*ACTIVITY*.
Starting with the first line and ending with the last, transcribe the data exactly.

○ ○ ○ ○ ○ ○ ○

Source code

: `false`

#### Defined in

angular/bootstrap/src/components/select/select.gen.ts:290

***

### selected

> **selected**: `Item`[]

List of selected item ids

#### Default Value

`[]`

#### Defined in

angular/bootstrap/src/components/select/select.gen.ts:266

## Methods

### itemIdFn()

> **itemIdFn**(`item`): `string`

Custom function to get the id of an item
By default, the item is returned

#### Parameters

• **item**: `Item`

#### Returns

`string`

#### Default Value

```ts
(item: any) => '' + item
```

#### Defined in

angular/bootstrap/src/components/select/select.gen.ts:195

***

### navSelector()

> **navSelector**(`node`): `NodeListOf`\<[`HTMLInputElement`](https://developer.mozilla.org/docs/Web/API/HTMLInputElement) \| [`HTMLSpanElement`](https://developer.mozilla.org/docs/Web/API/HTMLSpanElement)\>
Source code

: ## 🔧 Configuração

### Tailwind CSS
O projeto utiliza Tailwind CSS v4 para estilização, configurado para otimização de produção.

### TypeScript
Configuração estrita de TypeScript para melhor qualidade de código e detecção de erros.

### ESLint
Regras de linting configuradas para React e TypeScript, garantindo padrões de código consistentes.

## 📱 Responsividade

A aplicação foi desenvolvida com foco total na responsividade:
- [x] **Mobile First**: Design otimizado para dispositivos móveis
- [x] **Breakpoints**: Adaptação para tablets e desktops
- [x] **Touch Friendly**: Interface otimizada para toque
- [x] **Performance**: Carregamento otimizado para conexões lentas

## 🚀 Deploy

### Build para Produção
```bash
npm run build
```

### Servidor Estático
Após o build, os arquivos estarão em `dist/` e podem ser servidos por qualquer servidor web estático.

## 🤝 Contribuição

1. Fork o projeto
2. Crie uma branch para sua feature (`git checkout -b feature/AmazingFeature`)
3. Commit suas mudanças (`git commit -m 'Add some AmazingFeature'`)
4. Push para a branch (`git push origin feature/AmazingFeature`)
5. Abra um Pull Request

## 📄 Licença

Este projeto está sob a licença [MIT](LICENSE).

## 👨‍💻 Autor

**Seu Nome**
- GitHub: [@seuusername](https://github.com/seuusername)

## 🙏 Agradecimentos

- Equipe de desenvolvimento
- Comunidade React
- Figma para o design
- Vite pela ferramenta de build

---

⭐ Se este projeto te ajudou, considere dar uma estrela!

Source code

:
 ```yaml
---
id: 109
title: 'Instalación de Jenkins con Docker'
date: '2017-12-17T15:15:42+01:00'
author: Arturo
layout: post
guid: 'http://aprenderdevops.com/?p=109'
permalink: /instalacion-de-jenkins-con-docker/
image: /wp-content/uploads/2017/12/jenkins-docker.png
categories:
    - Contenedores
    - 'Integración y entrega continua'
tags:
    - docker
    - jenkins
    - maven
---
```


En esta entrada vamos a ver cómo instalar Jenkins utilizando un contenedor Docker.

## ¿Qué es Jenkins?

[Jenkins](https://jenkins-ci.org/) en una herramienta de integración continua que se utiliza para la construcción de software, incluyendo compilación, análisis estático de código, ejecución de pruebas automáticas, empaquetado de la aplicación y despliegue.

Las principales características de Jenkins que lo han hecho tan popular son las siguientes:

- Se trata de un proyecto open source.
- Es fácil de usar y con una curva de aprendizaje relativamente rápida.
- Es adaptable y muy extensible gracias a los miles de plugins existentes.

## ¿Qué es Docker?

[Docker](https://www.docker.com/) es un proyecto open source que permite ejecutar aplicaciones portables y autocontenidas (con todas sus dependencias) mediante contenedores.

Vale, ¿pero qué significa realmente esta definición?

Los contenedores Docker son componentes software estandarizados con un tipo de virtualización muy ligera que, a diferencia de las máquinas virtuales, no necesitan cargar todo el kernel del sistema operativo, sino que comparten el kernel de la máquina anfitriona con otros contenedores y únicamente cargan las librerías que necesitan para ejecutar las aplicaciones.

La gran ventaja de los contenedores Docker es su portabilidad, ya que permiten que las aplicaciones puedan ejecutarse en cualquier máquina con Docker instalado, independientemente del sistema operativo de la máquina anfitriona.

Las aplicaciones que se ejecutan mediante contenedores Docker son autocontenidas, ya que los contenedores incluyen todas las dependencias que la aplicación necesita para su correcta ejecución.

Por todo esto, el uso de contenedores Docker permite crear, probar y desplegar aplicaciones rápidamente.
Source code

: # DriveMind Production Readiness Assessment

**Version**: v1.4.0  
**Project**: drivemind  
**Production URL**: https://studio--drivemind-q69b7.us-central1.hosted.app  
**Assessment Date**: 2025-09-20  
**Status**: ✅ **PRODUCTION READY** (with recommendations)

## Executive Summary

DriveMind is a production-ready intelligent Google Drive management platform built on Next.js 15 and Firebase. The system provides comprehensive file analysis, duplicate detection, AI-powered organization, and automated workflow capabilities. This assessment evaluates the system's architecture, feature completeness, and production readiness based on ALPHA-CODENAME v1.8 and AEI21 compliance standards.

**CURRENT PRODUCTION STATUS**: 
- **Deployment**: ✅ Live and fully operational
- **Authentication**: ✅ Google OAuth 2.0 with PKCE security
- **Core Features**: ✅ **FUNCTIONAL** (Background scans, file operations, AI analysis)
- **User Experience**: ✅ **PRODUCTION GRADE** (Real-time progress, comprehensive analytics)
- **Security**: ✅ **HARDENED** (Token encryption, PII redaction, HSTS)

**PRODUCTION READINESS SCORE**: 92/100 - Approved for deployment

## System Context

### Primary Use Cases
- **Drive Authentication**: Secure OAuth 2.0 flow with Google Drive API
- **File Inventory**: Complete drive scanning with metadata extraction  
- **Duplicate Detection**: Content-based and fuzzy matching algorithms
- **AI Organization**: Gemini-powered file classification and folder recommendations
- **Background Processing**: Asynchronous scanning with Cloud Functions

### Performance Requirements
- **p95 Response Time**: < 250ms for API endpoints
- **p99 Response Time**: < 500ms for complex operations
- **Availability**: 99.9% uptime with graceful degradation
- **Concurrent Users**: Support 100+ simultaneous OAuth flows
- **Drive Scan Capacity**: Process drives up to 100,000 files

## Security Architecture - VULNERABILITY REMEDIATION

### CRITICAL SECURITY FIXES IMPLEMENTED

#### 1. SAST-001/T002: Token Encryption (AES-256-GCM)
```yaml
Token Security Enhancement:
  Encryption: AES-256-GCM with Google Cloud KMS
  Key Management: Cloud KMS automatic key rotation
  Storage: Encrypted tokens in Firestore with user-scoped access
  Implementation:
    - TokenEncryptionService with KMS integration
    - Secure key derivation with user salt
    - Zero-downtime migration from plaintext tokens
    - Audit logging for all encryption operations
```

○ ○ ○ ○ ○ ○ ○

*EXERCISE RESPONSE*.
Source code

: `false`

#### Defined in

angular/bootstrap/src/components/select/select.gen.ts:290

***

### selected

> **selected**: `Item`[]

List of selected item ids

#### Default Value

`[]`

#### Defined in

angular/bootstrap/src/components/select/select.gen.ts:266

## Methods

### itemIdFn()

> **itemIdFn**(`item`): `string`

Custom function to get the id of an item
By default, the item is returned

#### Parameters

• **item**: `Item`

#### Returns

`string`

#### Default Value

```ts
(item: any) => '' + item
```

#### Defined in

angular/bootstrap/src/components/select/select.gen.ts:195

***

### navSelector()

> **navSelector**(`node`): `NodeListOf`\<[`HTMLInputElement`](https://developer.mozilla.org/docs/Web/API/HTMLInputElement) \| [`HTMLSpanElement`](https://developer.mozilla.org/docs/Web/API/HTMLSpanElement)\>
Source code

: ## 🔧 Configuração

### Tailwind CSS
O projeto utiliza Tailwind CSS v4 para estilização, configurado para otimização de produção.

### TypeScript
Configuração estrita de TypeScript para melhor qualidade de código e detecção de erros.

### ESLint
Regras de linting configuradas para React e TypeScript, garantindo padrões de código consistentes.

## 📱 Responsividade

A aplicação foi desenvolvida com foco total na responsividade:
- [x] **Mobile First**: Design otimizado para dispositivos móveis
- [x] **Breakpoints**: Adaptação para tablets e desktops
- [x] **Touch Friendly**: Interface otimizada para toque
- [x] **Performance**: Carregamento otimizado para conexões lentas

## 🚀 Deploy

### Build para Produção
```bash
npm run build
```

### Servidor Estático
Após o build, os arquivos estarão em `dist/` e podem ser servidos por qualquer servidor web estático.

## 🤝 Contribuição

1. Fork o projeto
2. Crie uma branch para sua feature (`git checkout -b feature/AmazingFeature`)
3. Commit suas mudanças (`git commit -m 'Add some AmazingFeature'`)
4. Push para a branch (`git push origin feature/AmazingFeature`)
5. Abra um Pull Request

## 📄 Licença

Este projeto está sob a licença [MIT](LICENSE).

## 👨‍💻 Autor

**Seu Nome**
- GitHub: [@seuusername](https://github.com/seuusername)

## 🙏 Agradecimentos

- Equipe de desenvolvimento
- Comunidade React
- Figma para o design
- Vite pela ferramenta de build

---

⭐ Se este projeto te ajudou, considere dar uma estrela!

Source code

:
 ```yaml
---
id: 109
title: 'Instalación de Jenkins con Docker'
date: '2017-12-17T15:15:42+01:00'
author: Arturo
layout: post
guid: 'http://aprenderdevops.com/?p=109'
permalink: /instalacion-de-jenkins-con-docker/
image: /wp-content/uploads/2017/12/jenkins-docker.png
categories:
    - Contenedores
    - 'Integración y entrega continua'
tags:
    - docker
    - jenkins
    - maven
---
```


En esta entrada vamos a ver cómo instalar Jenkins utilizando un contenedor Docker.

## ¿Qué es Jenkins?

[Jenkins](https://jenkins-ci.org/) en una herramienta de integración continua que se utiliza para la construcción de software, incluyendo compilación, análisis estático de código, ejecución de pruebas automáticas, empaquetado de la aplicación y despliegue.

Las principales características de Jenkins que lo han hecho tan popular son las siguientes:

- Se trata de un proyecto open source.
- Es fácil de usar y con una curva de aprendizaje relativamente rápida.
- Es adaptable y muy extensible gracias a los miles de plugins existentes.

## ¿Qué es Docker?

[Docker](https://www.docker.com/) es un proyecto open source que permite ejecutar aplicaciones portables y autocontenidas (con todas sus dependencias) mediante contenedores.

Vale, ¿pero qué significa realmente esta definición?

Los contenedores Docker son componentes software estandarizados con un tipo de virtualización muy ligera que, a diferencia de las máquinas virtuales, no necesitan cargar todo el kernel del sistema operativo, sino que comparten el kernel de la máquina anfitriona con otros contenedores y únicamente cargan las librerías que necesitan para ejecutar las aplicaciones.

La gran ventaja de los contenedores Docker es su portabilidad, ya que permiten que las aplicaciones puedan ejecutarse en cualquier máquina con Docker instalado, independientemente del sistema operativo de la máquina anfitriona.

Las aplicaciones que se ejecutan mediante contenedores Docker son autocontenidas, ya que los contenedores incluyen todas las dependencias que la aplicación necesita para su correcta ejecución.

Por todo esto, el uso de contenedores Docker permite crear, probar y desplegar aplicaciones rápidamente.
Source code

: # DriveMind Production Readiness Assessment

**Version**: v1.4.0  
**Project**: drivemind  
**Production URL**: https://studio--drivemind-q69b7.us-central1.hosted.app  
**Assessment Date**: 2025-09-20  
**Status**: ✅ **PRODUCTION READY** (with recommendations)

## Executive Summary

DriveMind is a production-ready intelligent Google Drive management platform built on Next.js 15 and Firebase. The system provides comprehensive file analysis, duplicate detection, AI-powered organization, and automated workflow capabilities. This assessment evaluates the system's architecture, feature completeness, and production readiness based on ALPHA-CODENAME v1.8 and AEI21 compliance standards.

**CURRENT PRODUCTION STATUS**: 
- **Deployment**: ✅ Live and fully operational
- **Authentication**: ✅ Google OAuth 2.0 with PKCE security
- **Core Features**: ✅ **FUNCTIONAL** (Background scans, file operations, AI analysis)
- **User Experience**: ✅ **PRODUCTION GRADE** (Real-time progress, comprehensive analytics)
- **Security**: ✅ **HARDENED** (Token encryption, PII redaction, HSTS)

**PRODUCTION READINESS SCORE**: 92/100 - Approved for deployment

## System Context

### Primary Use Cases
- **Drive Authentication**: Secure OAuth 2.0 flow with Google Drive API
- **File Inventory**: Complete drive scanning with metadata extraction  
- **Duplicate Detection**: Content-based and fuzzy matching algorithms
- **AI Organization**: Gemini-powered file classification and folder recommendations
- **Background Processing**: Asynchronous scanning with Cloud Functions

### Performance Requirements
- **p95 Response Time**: < 250ms for API endpoints
- **p99 Response Time**: < 500ms for complex operations
- **Availability**: 99.9% uptime with graceful degradation
- **Concurrent Users**: Support 100+ simultaneous OAuth flows
- **Drive Scan Capacity**: Process drives up to 100,000 files

## Security Architecture - VULNERABILITY REMEDIATION

### CRITICAL SECURITY FIXES IMPLEMENTED

#### 1. SAST-001/T002: Token Encryption (AES-256-GCM)
```yaml
Token Security Enhancement:
  Encryption: AES-256-GCM with Google Cloud KMS
  Key Management: Cloud KMS automatic key rotation
  Storage: Encrypted tokens in Firestore with user-scoped access
  Implementation:
    - TokenEncryptionService with KMS integration
    - Secure key derivation with user salt
    - Zero-downtime migration from plaintext tokens
    - Audit logging for all encryption operations
```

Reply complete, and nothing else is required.